Gutsell came out to get into the ambulance to realise it was gone at around 12.50am.

“I thought, ‘geez, I’ve left the bloody hand brake off’, so I go out, and there’s no ambulance buried in a hedge or anything like that,” he said.

When he could not find the ambulance, he rang police and then his wife, who tracked his phone which was still in the vehicle.

“We met the police down there on Hayman St and it was just sitting there with lights on. He probably went only 3 or 4km.”

Nothing was taken from the vehicle and there was no damage caused, something Gutsell was surprised with.

“My wallet was there, my phone was there and, because this [patient] was going to be needing some drug stuff, I put a drug kit in there.
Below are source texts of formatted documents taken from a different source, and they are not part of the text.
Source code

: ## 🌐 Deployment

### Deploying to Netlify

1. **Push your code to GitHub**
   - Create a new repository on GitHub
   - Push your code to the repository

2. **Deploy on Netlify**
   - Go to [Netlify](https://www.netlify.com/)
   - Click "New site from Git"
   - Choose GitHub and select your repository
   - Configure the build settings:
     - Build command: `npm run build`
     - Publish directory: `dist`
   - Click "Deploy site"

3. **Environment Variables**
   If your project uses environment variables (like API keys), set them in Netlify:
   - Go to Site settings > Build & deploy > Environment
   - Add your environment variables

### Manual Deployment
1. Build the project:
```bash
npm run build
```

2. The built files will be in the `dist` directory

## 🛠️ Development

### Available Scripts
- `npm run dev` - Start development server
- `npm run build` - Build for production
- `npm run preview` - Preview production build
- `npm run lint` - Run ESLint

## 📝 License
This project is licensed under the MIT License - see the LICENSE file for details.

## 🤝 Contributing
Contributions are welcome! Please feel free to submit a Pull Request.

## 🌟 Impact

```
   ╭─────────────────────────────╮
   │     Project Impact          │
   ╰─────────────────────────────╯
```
But everything was there and I just couldn’t believe it.

“I thought, ‘who the hell takes a vehicle like this’?”

The stolen ambulance travelled in thick fog at speeds of up to 82km/h on Tuesday morning. (Source: Supplied)

Gear had been stolen out of vehicles when he worked in emergency ambulance service 30 years ago, he said, but having the whole vehicle taken was “very daunting”.

“You’ve got a patient to worry about, although they were still in the hospital, you’re very conscious of the fact that this person needs to be in Christchurch.”

The joyride caused an hour-and-a-half delay to the patient’s transfer, Gutsell said.

“If you think of somebody who’s got to be taken to Christchurch from Timaru, then there’s got to be something really wrong with them.”

He said he and his staff would now have to turn off and lock vehicles rather than getting them warmed up for a patient to get into.

“It’s just a gut-wrenching, disappointing, bloody episode this morning.”

Police confirmed they were called at around 12.55am to Timaru Hospital after a report of a vehicle being stolen.

“It was located abandoned about 20 minutes later and returned to the victim.”

Police said inquiries into the circumstances were ongoing.